The rest of the film takes place, as the title would suggest, after the wedding of Theresa’s daughter, Grace (Abby Quinn), with Isabel in attendance at Theresa’s invitation. The repercussions of this plot point, the family histories that are exposed and relationships that are tested, are best left unsaid, but from here the narrative feels as rushed and underdeveloped as all the slightly inane character interactions.

There is little feeling in the script and pacing, but the talented leading actors, with a gravity in the softest of expressions, from devastation to sheer derision, sees to much of the emotional heavy-lifting. Ultimately, however, the women they portray are too caricatured, and despite the actors’ work, the film drags clichés through a half-hearted schmaltz cloud of familial upheaval and loss. Isabel, draped in fabrics and with tattoos of moon phases and mandalas, has nailed the white-woman-in-India look, while Theresa carries all the signs of an overworked business woman with too much money, downing vodka martinis and fighting caterers for more lobster.

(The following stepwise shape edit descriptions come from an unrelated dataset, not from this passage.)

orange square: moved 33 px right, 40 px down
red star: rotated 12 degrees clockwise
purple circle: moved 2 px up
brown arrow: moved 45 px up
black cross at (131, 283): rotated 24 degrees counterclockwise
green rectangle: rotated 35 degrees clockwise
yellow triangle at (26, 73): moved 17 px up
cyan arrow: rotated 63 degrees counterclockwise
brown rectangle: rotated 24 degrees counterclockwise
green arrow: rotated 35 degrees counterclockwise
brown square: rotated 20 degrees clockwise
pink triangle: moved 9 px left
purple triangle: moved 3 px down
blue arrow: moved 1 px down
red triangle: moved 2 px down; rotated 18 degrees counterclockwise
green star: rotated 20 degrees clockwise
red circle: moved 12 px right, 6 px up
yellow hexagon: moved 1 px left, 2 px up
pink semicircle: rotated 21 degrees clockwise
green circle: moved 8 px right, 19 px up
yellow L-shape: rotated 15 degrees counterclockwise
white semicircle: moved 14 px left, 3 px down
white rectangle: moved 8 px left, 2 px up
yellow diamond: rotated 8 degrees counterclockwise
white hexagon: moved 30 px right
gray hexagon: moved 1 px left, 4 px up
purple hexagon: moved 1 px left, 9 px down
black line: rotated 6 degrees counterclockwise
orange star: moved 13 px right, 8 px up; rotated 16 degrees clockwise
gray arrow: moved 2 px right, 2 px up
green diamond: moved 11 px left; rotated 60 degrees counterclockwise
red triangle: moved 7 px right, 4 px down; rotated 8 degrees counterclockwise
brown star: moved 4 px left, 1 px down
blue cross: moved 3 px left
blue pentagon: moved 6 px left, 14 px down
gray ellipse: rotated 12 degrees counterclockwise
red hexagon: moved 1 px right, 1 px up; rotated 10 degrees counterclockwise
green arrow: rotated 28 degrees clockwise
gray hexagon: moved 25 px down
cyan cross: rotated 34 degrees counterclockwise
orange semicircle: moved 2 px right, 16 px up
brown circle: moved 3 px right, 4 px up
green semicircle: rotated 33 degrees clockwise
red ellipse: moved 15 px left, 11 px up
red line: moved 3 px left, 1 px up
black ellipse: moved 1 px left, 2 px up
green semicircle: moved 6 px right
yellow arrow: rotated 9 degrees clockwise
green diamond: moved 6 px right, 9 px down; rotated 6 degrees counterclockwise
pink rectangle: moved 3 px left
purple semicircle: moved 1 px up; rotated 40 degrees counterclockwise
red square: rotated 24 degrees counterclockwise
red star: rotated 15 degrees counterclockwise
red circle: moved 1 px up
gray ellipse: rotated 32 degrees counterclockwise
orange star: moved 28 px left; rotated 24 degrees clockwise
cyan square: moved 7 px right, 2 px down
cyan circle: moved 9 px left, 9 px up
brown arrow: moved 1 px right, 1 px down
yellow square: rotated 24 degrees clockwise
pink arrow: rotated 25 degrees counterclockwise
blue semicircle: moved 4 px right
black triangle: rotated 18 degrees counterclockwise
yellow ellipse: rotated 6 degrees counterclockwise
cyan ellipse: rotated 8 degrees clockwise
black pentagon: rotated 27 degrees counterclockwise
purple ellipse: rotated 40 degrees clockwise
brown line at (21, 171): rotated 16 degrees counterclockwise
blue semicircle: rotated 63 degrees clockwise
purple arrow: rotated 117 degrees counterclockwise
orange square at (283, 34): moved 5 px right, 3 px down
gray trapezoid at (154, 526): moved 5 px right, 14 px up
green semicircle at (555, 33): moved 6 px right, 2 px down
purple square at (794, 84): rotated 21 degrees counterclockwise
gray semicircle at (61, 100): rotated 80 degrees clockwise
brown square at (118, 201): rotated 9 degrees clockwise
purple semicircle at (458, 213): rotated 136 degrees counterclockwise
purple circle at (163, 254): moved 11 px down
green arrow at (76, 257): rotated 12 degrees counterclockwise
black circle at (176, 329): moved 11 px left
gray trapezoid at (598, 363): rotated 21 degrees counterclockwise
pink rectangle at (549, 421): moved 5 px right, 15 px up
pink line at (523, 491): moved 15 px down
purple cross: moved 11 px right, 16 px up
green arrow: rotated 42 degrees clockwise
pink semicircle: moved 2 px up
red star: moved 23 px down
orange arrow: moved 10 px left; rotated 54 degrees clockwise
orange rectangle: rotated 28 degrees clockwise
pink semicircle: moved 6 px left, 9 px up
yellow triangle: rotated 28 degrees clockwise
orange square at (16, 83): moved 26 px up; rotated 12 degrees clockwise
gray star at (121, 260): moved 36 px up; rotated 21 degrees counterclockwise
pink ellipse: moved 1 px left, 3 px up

After the Wedding is a perhaps too concerned with its dichotomies, lacking a subtler, more nuanced exploration of the distant lives of these two women. It boxes Isabel and Theresa into categories of wealth, motherhood and livelihood, pitting them against one another even as their lives become more woven together. For all the imbalances that the recent trend of gender-swapping in cinema hopes to correct, here it seems to have a regressive, even troubling effect.

Their parallel lives are a cause for competition and insecurity, and the insinuation that they owe each other a solution to their own private issues is uncomfortably archaic. What either character is supposed to have learned from these interruptions to their lives remains unclear – instead they are left stifled and unfulfilled, bound by others’ expectations rather than their own choices.

Published 29 Oct 2019

Tags: Bart Freundlich Billy Crudup Julianne Moore Michelle Williams

Anticipation.

Michelle Williams and Julianne Moore – always worth a punt.

Enjoyment.

Strong performances elevate a stifling story.

In Retrospect.

A limp and forgettable narrative gives us little to hold on to.